For ISA sound cards, ISA DMA ist the method of choice for data transfer. Having a central multi-channel DMA controller on the mainboard instead of some DMA technique on each sound card also is a smart choice, as it makes card design easier. The issue with non-ISA sound cards is that there was no standard how PCI cards can be target of the central (ISA) DMA controller, which is a design choice when PCI was specified.

digger wrote on 2025-07-30, 07:48:

If I understand correctly, from the 386 and up, this became such a bottleneck, that even driving a Covox-like dumb LPT DAC directly would be take up less overhead than relying on ISA DMA for digital sound playback. Or does that deserve more nuance?

This paragraph mirrors the sentiment about ISA DMA, which clearly is deficient, and in my opinion was barely adequate for the original PC, but never kept up, yet it is that far exaggerated that one has to consider it factually false. So, let's put the rants aside and get back to the facts.

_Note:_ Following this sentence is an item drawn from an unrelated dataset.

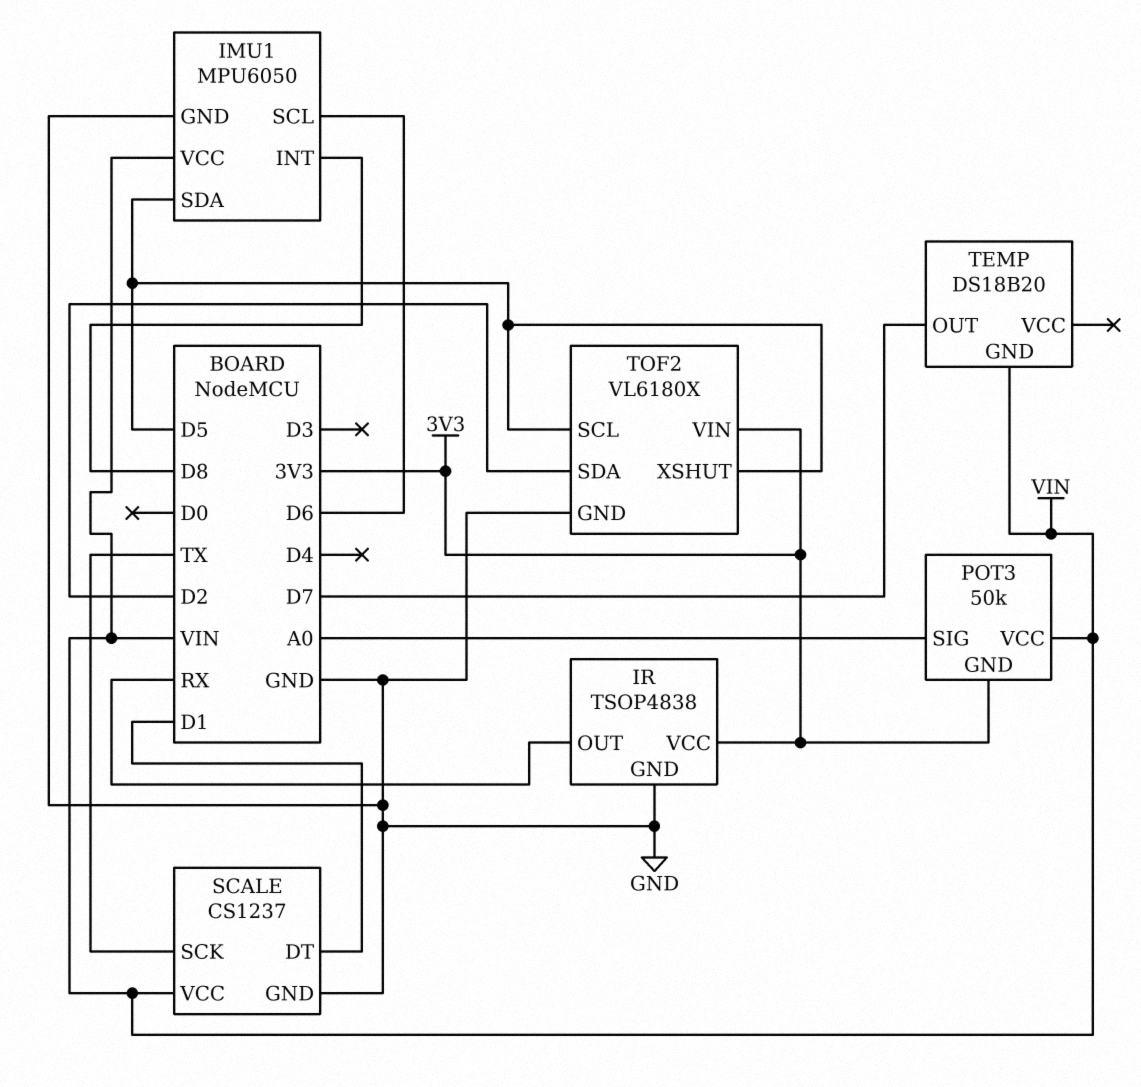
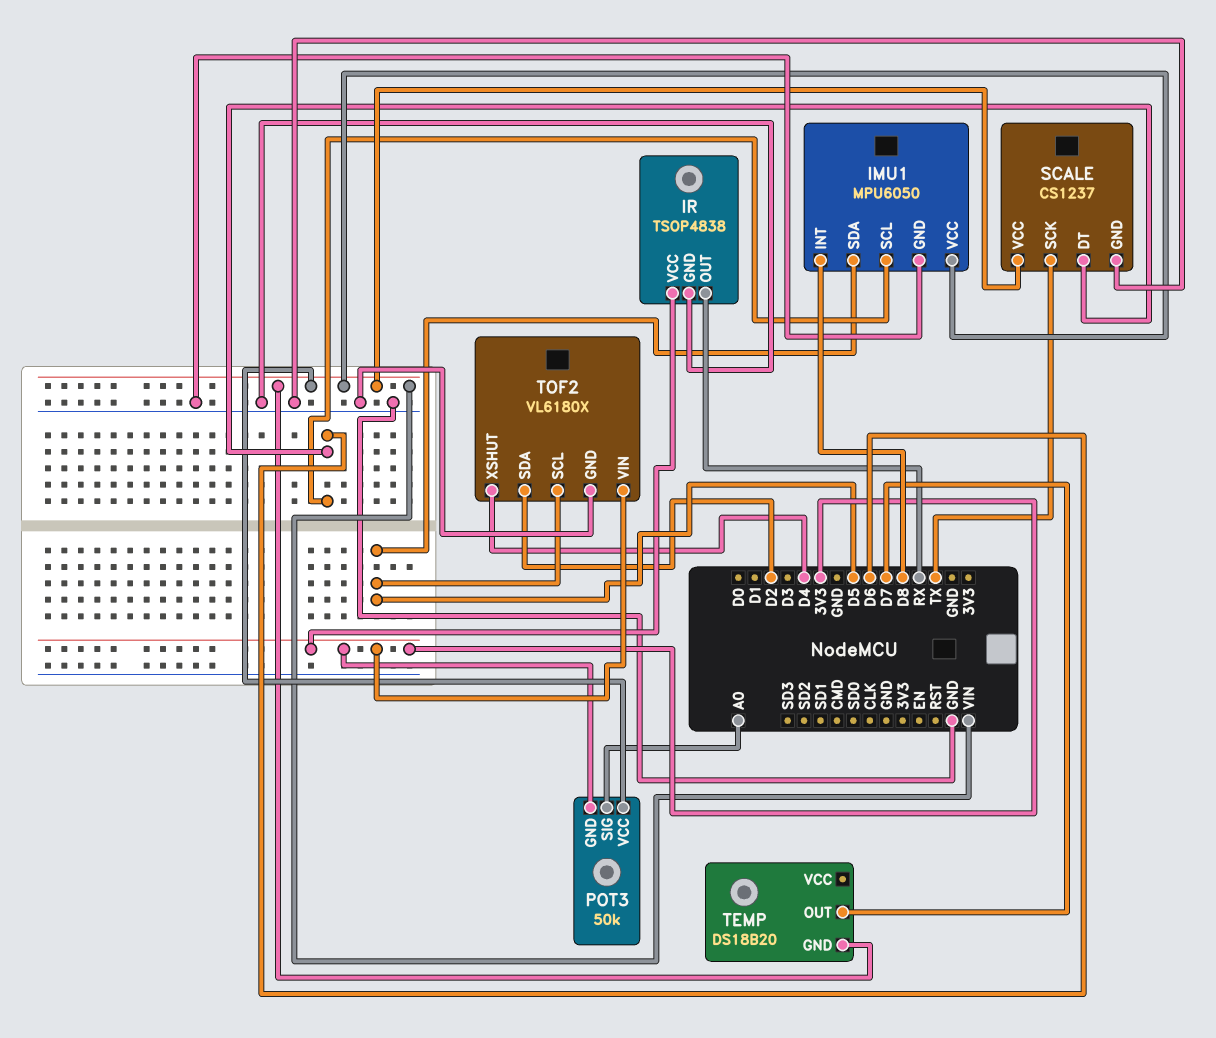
SCALE pin DT: D1 -> D6
TOF2 pin XSHUT: D5 -> D4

ISA DMA is inconvenient to use, as the DMA controller used in the original IBM PC is actually designed for 8080 or 8085 systems with a total address space of 64K. IBM added a "page register" that supplies four extra address bits per channel, but these page registers are not tied to the address bits in the DMA controller, so a transfer always stays inside one 64K block. You can't do a transfer starting at physical address 60K (which is in the first 64K block) and ending at address 70K (which is in the second 64K block). The IBM mainboard BIOS rejects a floppy operation like this with error code 9 ("DMA segment overrun"). It is quite likely you never knew this, even if you were writing programs that directly access the floppy drive using INT 13h. This is because DOS installs a shim layer above the BIOS which transparently works around this limitation, so the disk operating system actually did care about making disk operations easier. As the second DMA controller in the AT is wired to address 64K words (128K bytes, but each transfer needs to be performed from an even address), you get barriers every 128K instead of every 64K, but the issue persists, as the AT still uses the 8237A meant for 8-bit systems. If the AT hard drive controller would have used a 16-bit DMA channel instead of port I/O, all hard disk transfers would have required word alignment, which is something XT software didn't care about, and is likely a contributing factor why the AT hard drive controller did not use DMA.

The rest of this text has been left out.